▸ **Stated problem 1**:
Answer these questions from the forecasting-accuracy thread below, one answer per line:
(a) What does the red line in the plot Javier Prieto shares represent?
(b) At most, how many predictions per question does that plot include?
(c) What expected score does Charles Dillon give for someone making all 80% predictions?
▸ **Stated problem 2**:
For each statement, say yes or no to whether the forecasting-accuracy thread below supports it, and quote the words that settle it.
(a) The shaded area in Javier Prieto's plot is a 99% confidence interval.
(b) A lower expected score means the typical prediction was more confident.
(c) Javier Prieto's plot was included in his final report.
▸ **Stated problem 3**: In one to three sentences, explain why E[Brier] is included, according to the forecasting-accuracy thread below.

▸ **Extracted text**:
----------
Data on forecasting accuracy across different time horizons and levels of forecaster experience

Charles Dillon 🔸

Data on forecasting accuracy across different time horizons and levels of forecaster experience

Charles Dillon 🔸

27 min read · May 27, 2021

127

Comments 7

Sorted by

New & upvoted

Javier Prieto🔸

Thanks for doing these analyses!

I recently had to dive into the Metaculus data for a report I'm writing and I produced the following plot along the way. I'm posting it here because it didn't make it into the final report, but I felt it was worth sharing anyway.

Each dot corresponds to the Brier score for the community prediction on every non-ambiguously resolved question as a function of time horizon (i.e. time remaining until resolution when the prediction was made). There are up to 101 predictions per question for the reasons you describe in the post. The red line is a moving average and the shaded area is a (t-distributed) 95% confidence interval around the mean.

Charles Dillon 🔸

Nice graph, thanks!

Nathan Young

E[Brier] is the Brier score you would expect if the predictors were perfectly calibrated. It is quite similar across subgroups, as is average question duration. I include it to check if subgroups were typically making more or less confident predictions on average - more confident predictions would have a lower E[Brier].

How can you come up with a number for this? Surely a perfect predictor would have a Brier of 0? (I'm definitely wrong but I'd like someone to explain)

Charles Dillon 🔸

"Perfectly calibrated", not "perfect". So if all of their predictions were correct, I.e. 20% of their 20% predictions came true etc.

So in this case, someone making all 90% predictions will have an expected score of 0.9×0.1^2 + 0.1×0.9^2 =0.09, while someone making all 80% predictions will have an expected score of 0.8×0.2^2 + 0.2×0.8^2=0.16

In general a lower expected score means your typical prediction was more confident.

Nathan Young

This may be answered in the post, in which case I'll delete, how much effort is it to do this for the metaculus median?
----------
▸ **Listed entries**:
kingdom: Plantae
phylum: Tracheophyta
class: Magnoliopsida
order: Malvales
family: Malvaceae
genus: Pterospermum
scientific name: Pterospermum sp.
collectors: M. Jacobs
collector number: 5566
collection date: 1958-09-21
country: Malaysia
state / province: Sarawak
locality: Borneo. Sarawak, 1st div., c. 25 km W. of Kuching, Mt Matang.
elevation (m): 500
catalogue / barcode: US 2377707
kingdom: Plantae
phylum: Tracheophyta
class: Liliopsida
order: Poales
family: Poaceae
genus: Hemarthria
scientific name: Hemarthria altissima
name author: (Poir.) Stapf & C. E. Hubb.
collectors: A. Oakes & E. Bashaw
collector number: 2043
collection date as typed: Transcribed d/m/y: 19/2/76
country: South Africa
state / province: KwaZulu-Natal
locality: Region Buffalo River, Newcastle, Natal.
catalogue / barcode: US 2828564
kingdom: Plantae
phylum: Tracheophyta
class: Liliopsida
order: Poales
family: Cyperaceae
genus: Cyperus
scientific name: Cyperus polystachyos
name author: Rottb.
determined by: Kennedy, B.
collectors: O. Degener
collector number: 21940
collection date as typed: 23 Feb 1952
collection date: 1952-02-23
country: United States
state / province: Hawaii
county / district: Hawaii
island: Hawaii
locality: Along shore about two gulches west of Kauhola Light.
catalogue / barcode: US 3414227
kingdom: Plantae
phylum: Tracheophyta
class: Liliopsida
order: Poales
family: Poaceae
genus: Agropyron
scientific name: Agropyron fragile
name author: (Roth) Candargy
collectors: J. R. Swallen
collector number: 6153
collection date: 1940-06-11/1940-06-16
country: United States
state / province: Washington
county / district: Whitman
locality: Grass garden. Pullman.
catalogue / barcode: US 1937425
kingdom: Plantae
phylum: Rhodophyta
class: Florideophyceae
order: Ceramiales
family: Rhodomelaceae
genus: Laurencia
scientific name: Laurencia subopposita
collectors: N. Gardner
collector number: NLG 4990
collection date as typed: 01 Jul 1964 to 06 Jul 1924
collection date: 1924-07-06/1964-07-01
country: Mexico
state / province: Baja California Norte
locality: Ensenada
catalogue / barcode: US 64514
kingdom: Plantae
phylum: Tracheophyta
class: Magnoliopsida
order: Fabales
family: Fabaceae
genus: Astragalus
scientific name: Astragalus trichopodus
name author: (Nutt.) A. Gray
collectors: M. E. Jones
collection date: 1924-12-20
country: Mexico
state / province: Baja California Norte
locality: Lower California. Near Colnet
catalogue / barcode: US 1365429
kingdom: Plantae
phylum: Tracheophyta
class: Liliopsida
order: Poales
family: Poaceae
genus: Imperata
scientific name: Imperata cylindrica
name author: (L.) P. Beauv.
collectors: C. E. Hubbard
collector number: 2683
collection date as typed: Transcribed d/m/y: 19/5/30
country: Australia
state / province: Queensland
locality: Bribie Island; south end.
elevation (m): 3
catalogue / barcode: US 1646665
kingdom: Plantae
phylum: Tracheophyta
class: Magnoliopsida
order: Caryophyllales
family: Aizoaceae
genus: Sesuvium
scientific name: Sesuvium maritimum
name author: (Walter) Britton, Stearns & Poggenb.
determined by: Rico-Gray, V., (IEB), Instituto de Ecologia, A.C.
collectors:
----------
▸ **Written response 1**:
(a) A moving average.
(b) Up to 101.
(c) 0.16.

▸ **Written response 2**:
(a) No: "a (t-distributed) 95% confidence interval around the mean"
(b) Yes: "In general a lower expected score means your typical prediction was more confident."
(c) No: "it didn't make it into the final report"

▸ **Written response 3**: E[Brier] is included to check whether subgroups were typically making more or less confident predictions on average. More confident predictions would have a lower E[Brier].